Fase Perkembangan (Berdasarkan usia sekolah)
a. Usia
Prasekolah (0 – 6 tahun)
b. Usia
Sekolah Dasar (6 – 12 tahun)
c. Usia
Sekolah Menengah (12 – 18 tahun)
d. Usia
Mahasiswa (18 – 24 tahun)
Manusia pada umumnya berkembang
sesuai dengan tahapan-tahapannya. Perkembangan tersebut dimulai sejak masa
konsepsi hingga akhir hayat. Ketika individu memasuki usia sekolah, yakni
antara tujuh sampai dengan dua belas tahun, individu dimaksud sudah dapat
disebut sebagai peserta didik yang akan berhubungan dengan proses pembelajaran
dalam suatu sistem pendidikan. Cara
pembelajaran yang diharapkan harus sesuai dengan tahapan perkembangan anak,
yakni memiliki karakteristik sebagai berikut :
1) Programnya disusun secara fleksibel dan tidak
kaku serta memperhatikan perbedaan individual anak;
2) Tidak dilakukan
secara monoton, tetapi disajikan secara variatif melalui banyak aktivitas;
3) Melibatkan
penggunaan berbagai media dan sumber belajar sehingga memungkinkan anak
terlibat secara penuh dengan menggunakan berbagai proses perkembangannya (Amin
Budiamin, dkk., 2009:84).
Faktor-faktor Penentu Perkembangan Individu dan Implikasinya
terhadap Pendidikan
Faktor-faktor
penentu perkembangan individu merupakan salah satu masalah yang menjadi
perhatian para ahli psikologi. Hasil studi psikologi sebagai jawaban terhadap
permasalahan tersebut dapat di bedakan menjadi tiga kelompok teori, yaitu
Nativisme, Empirisme dan Konvergensi.
1)
Nativisme
Schoupenhauer adalah salah seorang tokoh teori Nativisme.
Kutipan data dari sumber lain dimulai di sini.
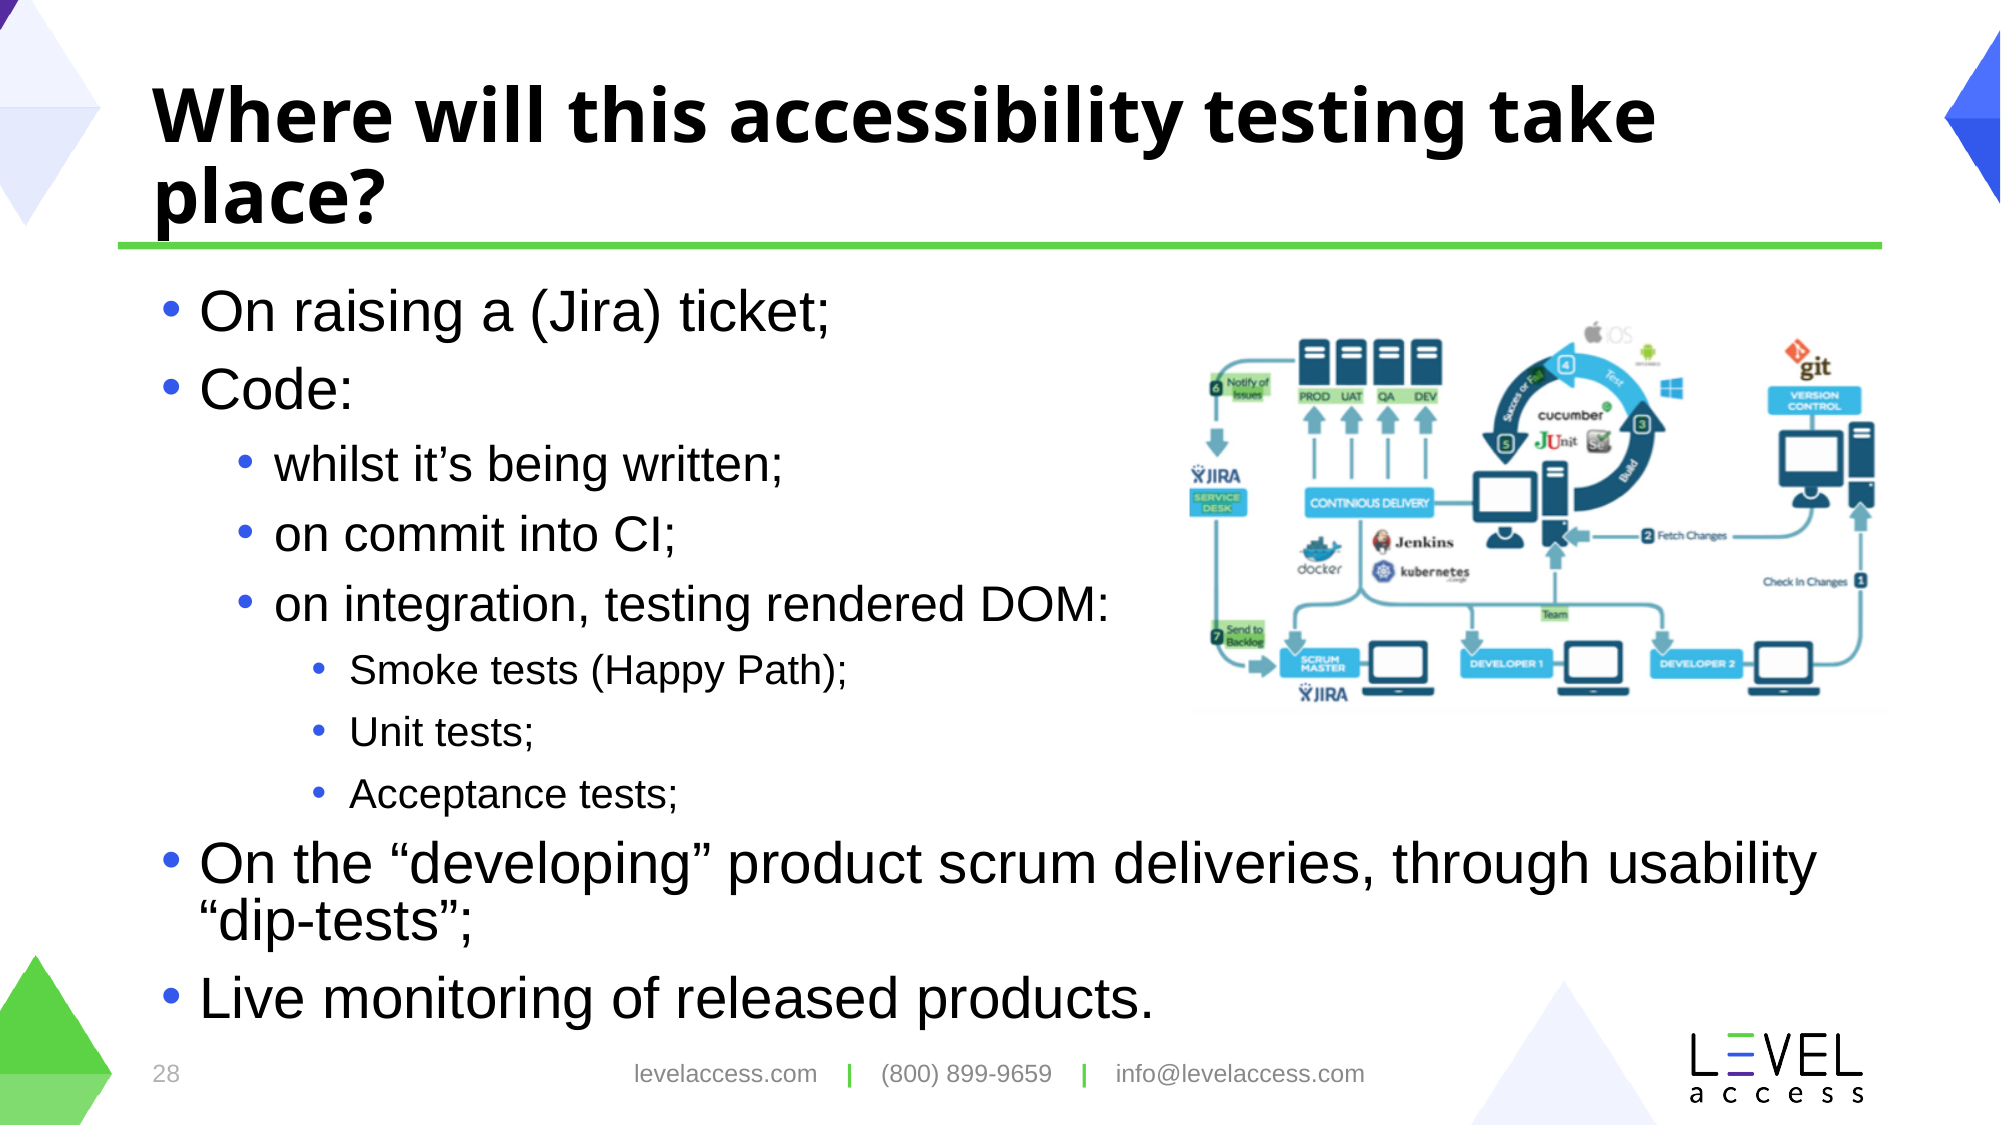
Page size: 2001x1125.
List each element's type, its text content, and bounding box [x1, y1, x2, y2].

title Where will this accessibility testing take place? [137, 74, 1863, 248]
text_box On raising a (Jira) ticket; Code: whilst it’s being written; on commit into CI; on integration, testing rendered DOM: Smoke tests (Happy Path); Unit tests; Acceptance tests; On the “developing” product scrum deliveries, through usability “dip-tests”; Live monitoring of released products. [137, 278, 1936, 1108]
slide_number 28 [137, 1042, 588, 1103]
footer levelaccess.com | (800) 899-9659 | info@levelaccess.com [598, 1042, 1401, 1103]
picture [0, 0, 2001, 1125]
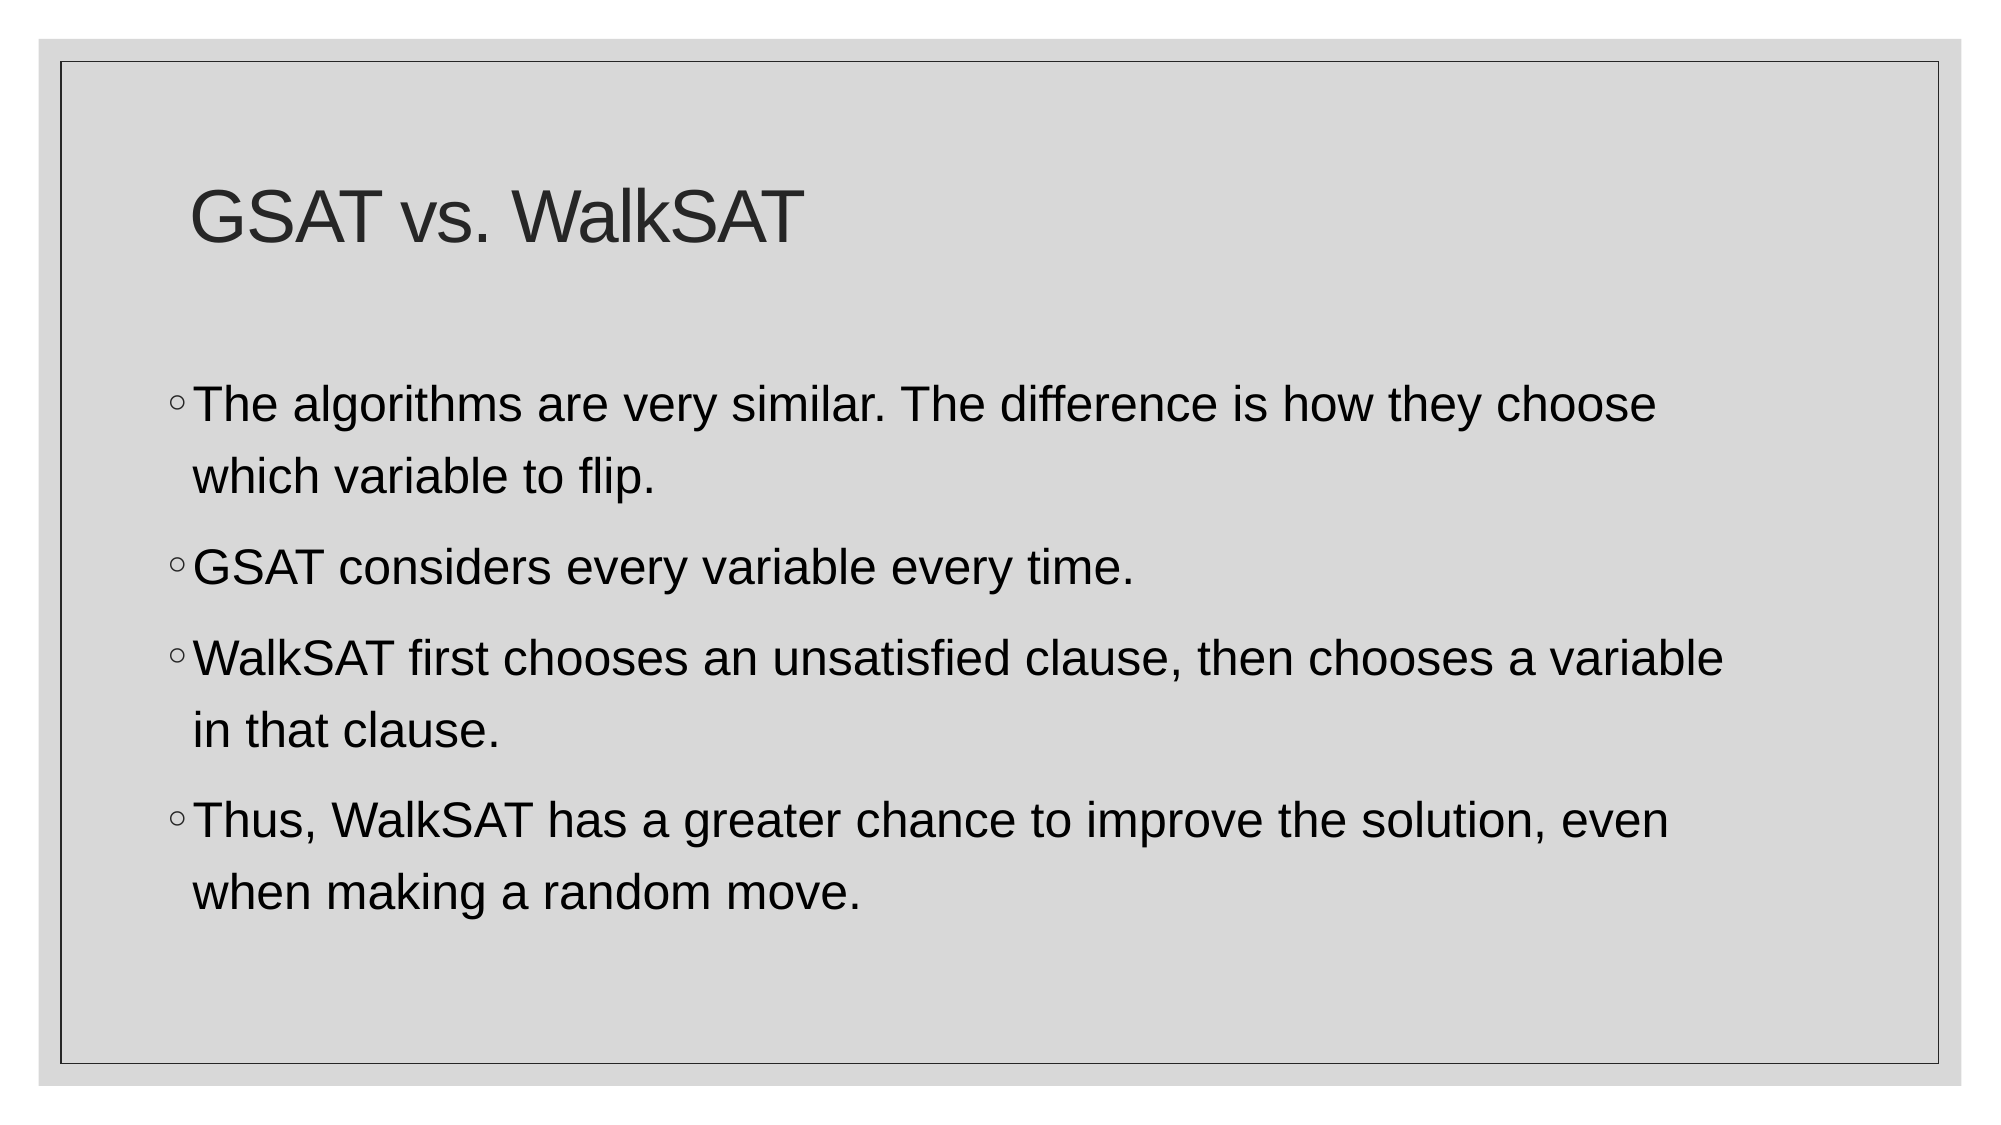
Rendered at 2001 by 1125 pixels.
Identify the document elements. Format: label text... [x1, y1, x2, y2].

list The algorithms are very similar. The difference is how they choose which variable to flip. GSAT considers every variable every time. WalkSAT first chooses an unsatisfied clause, then chooses a variable in that clause. Thus, WalkSAT has a greater chance to improve the solution, even when making a random move. [147, 352, 1775, 984]
title GSAT vs. WalkSAT [174, 105, 1868, 331]
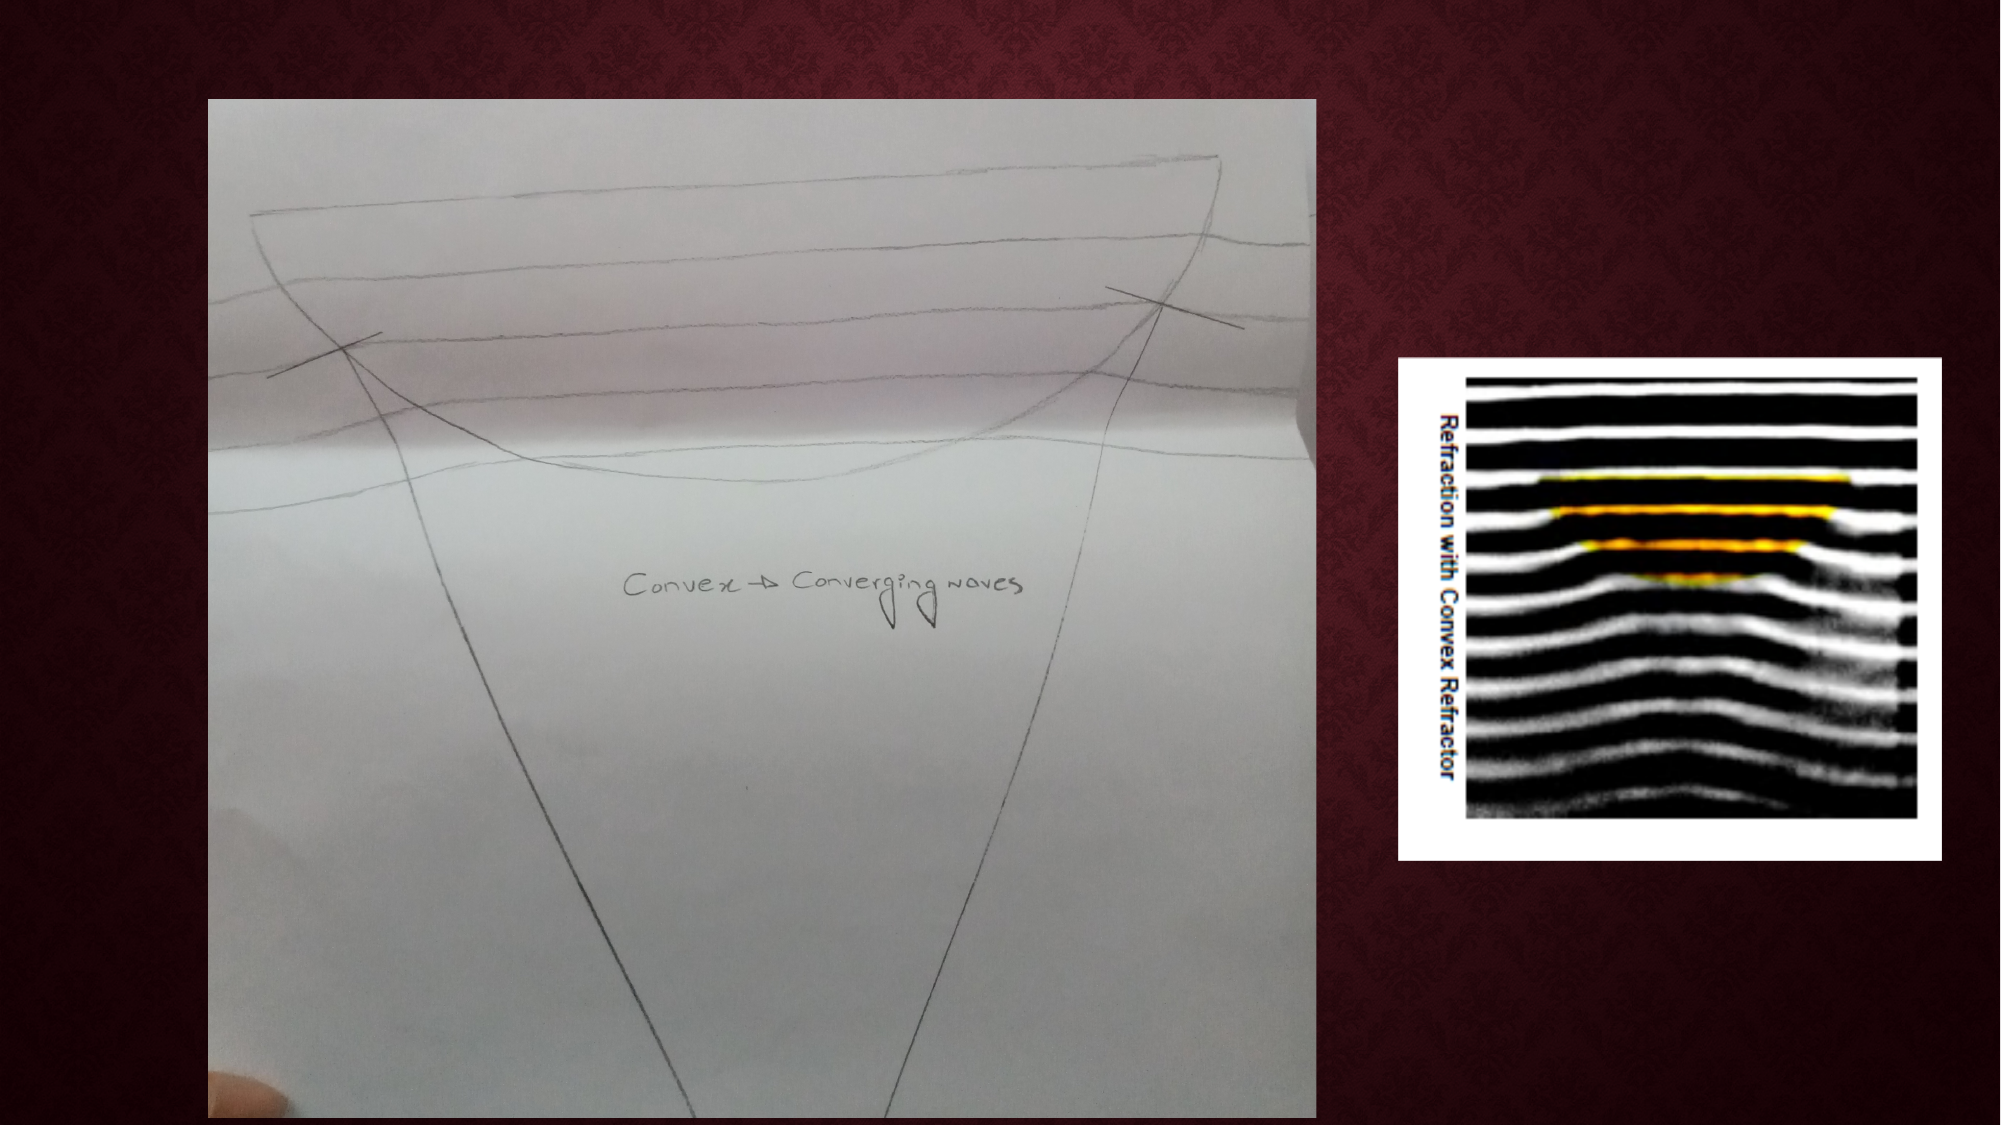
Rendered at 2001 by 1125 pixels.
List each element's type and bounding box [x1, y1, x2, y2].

list [207, 99, 1317, 1118]
picture [1399, 336, 1941, 881]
Penganut teori Nativisme berasumsi bahwa setiap individu dilahirkan ke dunia
membawa factor-faktor turunan (heredity) yang dibawa sejak lahir yang berasal
dari orang tuanya. Faktor turunan yang dibawa sejak lahir yang berasal dari
orang tuanya itu dikenal pula dengan istilah dasar (nature). Bagi penganut
teori Nativisme bahwa dasar (nature) ini dipandang sebagai satu-satunya penentu
perkembangan individu. Penganut teori Nativisme umumnya mempertahankan
konsepsinya dengan menunjukkan berbagai kesamaan atau kemiripan antara orang
tua dengan anak-anaknya. Contoh: apabila ayahnya terampil melukis, maka
anak-anaknya pun diyakini akan terampil melukis; jika orang tuanya pandai dalam
bidang sains, maka anak-anaknya pun diyakini akan memiliki kepandaian dalam
bidang sains; dsb.
Teori Nativisme memberikan implikasi yang tidak kondusif
terhadap pendidikan. Teori Nativisme tidak memberikan kemungkinan bagi pendidik
dalam upaya mengubah kepribadian peserta didik. Berdasarkan hal itu, peranan
pendidikan atau sekolah sedikit sekali dapat dipertimbangkan untuk dapat
mengubah perkembangan peserta didik. Teori demikian dipandang sebagai teori
yang pesimistis terhadap upaya-upaya pendidikan untuk dapat mengubah atau turut
menentukan perkembangan individu. Teori Nativisme tidak dapat dipertahankan
kebenarannya.Teori Nativisme tidaklah dapat kita diterima, baik sebagai asumsi
dalam ilmu pendidikan maupun dalam praktik pendidikan. Sebab, jika teori
Nativisme kita terima sebagai suatu asumsi, jika kita menerima sebagai sesuatu
kebenaran bahwa perkembangan individu semata-mata tergantung pada dasar, maka
konsekuensinya bahwa sekolah sepantasnya dibubarkan saja. Para orang tua, para
guru dan siapapun tidak perlu melakukan pendidikan, sebab pendidikan dipandang
tidak akan berfungsi untuk dapat mengubah keadaan anak, anak akan tetap sesuai
dasar yang dimilikinya. Namun demikian, hal tersebut bertentangan dengan
realitas yang sesungguhnya, karena terbukti bahwa sejak dulu hingga sekarang
para orang tua dan para guru, baik di rumah maupun di sekolah, mereka mendidik
anak-anak/siswa-siswanya karena pendidikan itu terbukti merupakan salah satu
faktor yang sangat penting dan harus dilakukan dalam rangka membantu anak/siswa
agar berkembang ke arah yang di harapkan. Dengan demikian, teori Nativisme
tidak dapat dipertahankan dan tidak dapat dipertanggungjawabkan, sehingga tidak
perlu diadopsi secara keseluruhannya.
2)
Empirisme
John Locke dan J.B. Watson adalah tokoh teori Empirisme.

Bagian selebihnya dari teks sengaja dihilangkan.